Need for better control

My MacBook Pro M1 Pro was something of a lost cause, as it’s running Ventura at present; because that’s an early beta, it has background processes which completely block sleep. But using Sleep Aid has also convinced me that macOS isn’t doing sleep right, with its two simplistic sets of settings for mains and battery power.

Two sets sufficed when the world was simpler, and features like Bluetooth and Wi-Fi could readily be turned off whenever a Mac slept. During the day, for example when you go to lunch, you’d probably prefer to leave those and other features active, even if that meant slightly higher power usage. If you recharge your Mac in the evening and leave it to sleep overnight, you then want it to sleep as deeply as possible, without any chance of waking, to conserve battery power for the morning. Sleep Aid does use a ‘Better Sleep Controller’ to disable some services to enable and maintain sleep, which is a good step in this direction.

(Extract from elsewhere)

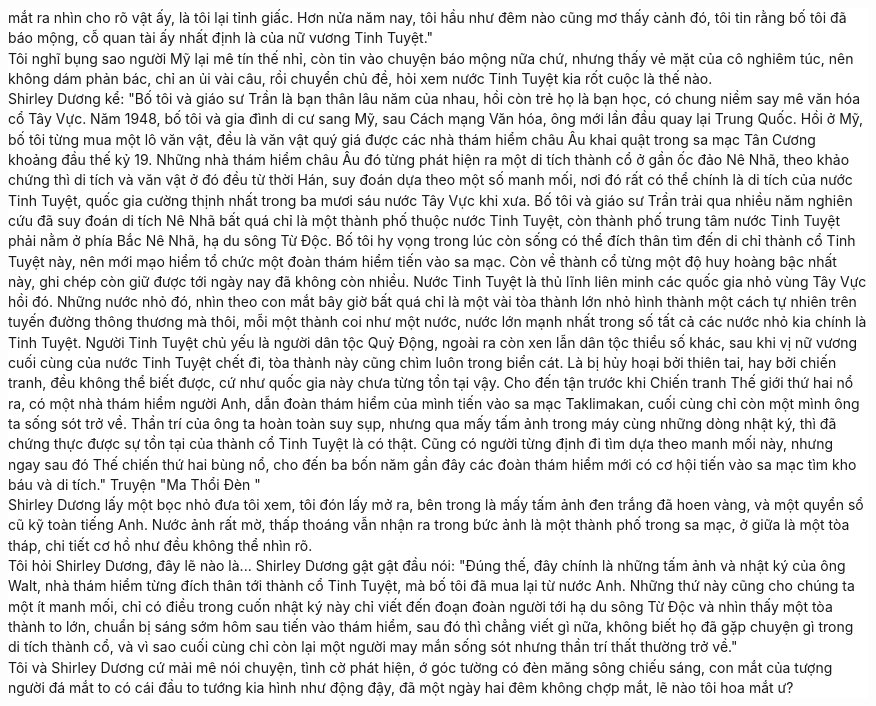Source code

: mắt ra nhìn cho rõ vật ấy, là tôi lại tỉnh giấc. Hơn nửa năm nay, tôi hầu như đêm nào cũng mơ thấy cảnh đó, tôi tin rằng bố tôi đã báo mộng, cỗ quan tài ấy nhất định là của nữ vương Tinh Tuyệt."<br>Tôi nghĩ bụng sao người Mỹ lại mê tín thế nhỉ, còn tin vào chuyện báo mộng nữa chứ, nhưng thấy vẻ mặt của cô nghiêm túc, nên không dám phản bác, chỉ an ủi vài câu, rồi chuyển chủ đề, hỏi xem nước Tinh Tuyệt kia rốt cuộc là thế nào.<br>Shirley Dương kể: "Bố tôi và giáo sư Trần là bạn thân lâu năm của nhau, hồi còn trẻ họ là bạn học, có chung niềm say mê văn hóa cổ Tây Vực. Năm 1948, bố tôi và gia đình di cư sang Mỹ, sau Cách mạng Văn hóa, ông mới lần đầu quay lại Trung Quốc. Hồi ở Mỹ, bố tôi từng mua một lô văn vật, đều là văn vật quý giá được các nhà thám hiểm châu Âu khai quật trong sa mạc Tân Cương khoảng đầu thế kỷ 19. Những nhà thám hiểm châu Âu đó từng phát hiện ra một di tích thành cổ ở gần ốc đảo Nê Nhã, theo khảo chứng thì di tích và văn vật ở đó đều từ thời Hán, suy đoán dựa theo một số manh mối, nơi đó rất có thể chính là di tích của nước Tinh Tuyệt, quốc gia cường thịnh nhất trong ba mươi sáu nước Tây Vực khi xưa. Bố tôi và giáo sư Trần trải qua nhiều năm nghiên cứu đã suy đoán di tích Nê Nhã bất quá chỉ là một thành phố thuộc nước Tinh Tuyệt, còn thành phố trung tâm nước Tinh Tuyệt phải nằm ở phía Bắc Nê Nhã, hạ du sông Từ Độc. Bố tôi hy vọng trong lúc còn sống có thể đích thân tìm đến di chỉ thành cổ Tinh Tuyệt này, nên mới mạo hiểm tổ chức một đoàn thám hiểm tiến vào sa mạc. Còn về thành cổ từng một độ huy hoàng bậc nhất này, ghi chép còn giữ được tới ngày nay đã không còn nhiều. Nước Tinh Tuyệt là thủ lĩnh liên minh các quốc gia nhỏ vùng Tây Vực hồi đó. Những nước nhỏ đó, nhìn theo con mắt bây giờ bất quá chỉ là một vài tòa thành lớn nhỏ hình thành một cách tự nhiên trên tuyến đường thông thương mà thôi, mỗi một thành coi như một nước, nước lớn mạnh nhất trong số tất cả các nước nhỏ kia chính là Tinh Tuyệt. Người Tinh Tuyệt chủ yếu là người dân tộc Quỷ Động, ngoài ra còn xen lẫn dân tộc thiểu số khác, sau khi vị nữ vương cuối cùng của nước Tinh Tuyệt chết đi, tòa thành này cũng chìm luôn trong biển cát. Là bị hủy hoại bởi thiên tai, hay bởi chiến tranh, đều không thể biết được, cứ như quốc gia này chưa từng tồn tại vậy. Cho đến tận trước khi Chiến tranh Thế giới thứ hai nổ ra, có một nhà thám hiểm người Anh, dẫn đoàn thám hiểm của mình tiến vào sa mạc Taklimakan, cuối cùng chỉ còn một mình ông ta sống sót trở về. Thần trí của ông ta hoàn toàn suy sụp, nhưng qua mấy tấm ảnh trong máy cùng những dòng nhật ký, thì đã chứng thực được sự tồn tại của thành cổ Tinh Tuyệt là có thật. Cũng có người từng định đi tìm dựa theo manh mối này, nhưng ngay sau đó Thế chiến thứ hai bùng nổ, cho đến ba bốn năm gần đây các đoàn thám hiểm mới có cơ hội tiến vào sa mạc tìm kho báu và di tích." Truyện "Ma Thổi Đèn " <br>Shirley Dương lấy một bọc nhỏ đưa tôi xem, tôi đón lấy mở ra, bên trong là mấy tấm ảnh đen trắng đã hoen vàng, và một quyển sổ cũ kỹ toàn tiếng Anh. Nước ảnh rất mờ, thấp thoáng vẫn nhận ra trong bức ảnh là một thành phố trong sa mạc, ở giữa là một tòa tháp, chi tiết cơ hồ như đều không thể nhìn rõ.<br>Tôi hỏi Shirley Dương, đây lẽ nào là... Shirley Dương gật gật đầu nói: "Đúng thế, đây chính là những tấm ảnh và nhật ký của ông Walt, nhà thám hiểm từng đích thân tới thành cổ Tinh Tuyệt, mà bố tôi đã mua lại từ nước Anh. Những thứ này cũng cho chúng ta một ít manh mối, chỉ có điều trong cuốn nhật ký này chỉ viết đến đoạn đoàn người tới hạ du sông Từ Độc và nhìn thấy một tòa thành to lớn, chuẩn bị sáng sớm hôm sau tiến vào thám hiểm, sau đó thì chẳng viết gì nữa, không biết họ đã gặp chuyện gì trong di tích thành cổ, và vì sao cuối cùng chỉ còn lại một người may mắn sống sót nhưng thần trí thất thường trở về."<br>Tôi và Shirley Dương cứ mải mê nói chuyện, tình cờ phát hiện, ớ góc tường có đèn măng sông chiếu sáng, con mắt của tượng người đá mắt to có cái đầu to tướng kia hình như động đậy, đã một ngày hai đêm không chợp mắt, lẽ nào tôi hoa mắt ư?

Logically, that might take two different sets of settings, in addition to that for mains power. As far as I’m aware, even the authoritative pmset doesn’t offer that, nor is there any scope for scheduling it in a Focus.

Conclusions

  • Forget trying to make sense of battery usage or fiddling with pmset, use Sleep Aid.
  • Apple needs to look more closely at what users need from sleep, and how to deliver it effectively. That will almost certainly involve more than two sets of settings.
  • Problems of insomnia are increasing because of the many new and improved features in macOS that we’ve come to rely on. Sleep controls need to keep pace with this rise in features that interfere with sleep.
  • If you use a MacBook, MacBook Air or MacBook Pro, Sleep Aid is your friend.

Declaration of interest: my copy of Sleep Aid was provided free of charge to enable me to assess and review it. My opinions are fiercely independent, and Ohanaware hasn’t sponsored this or anything else here.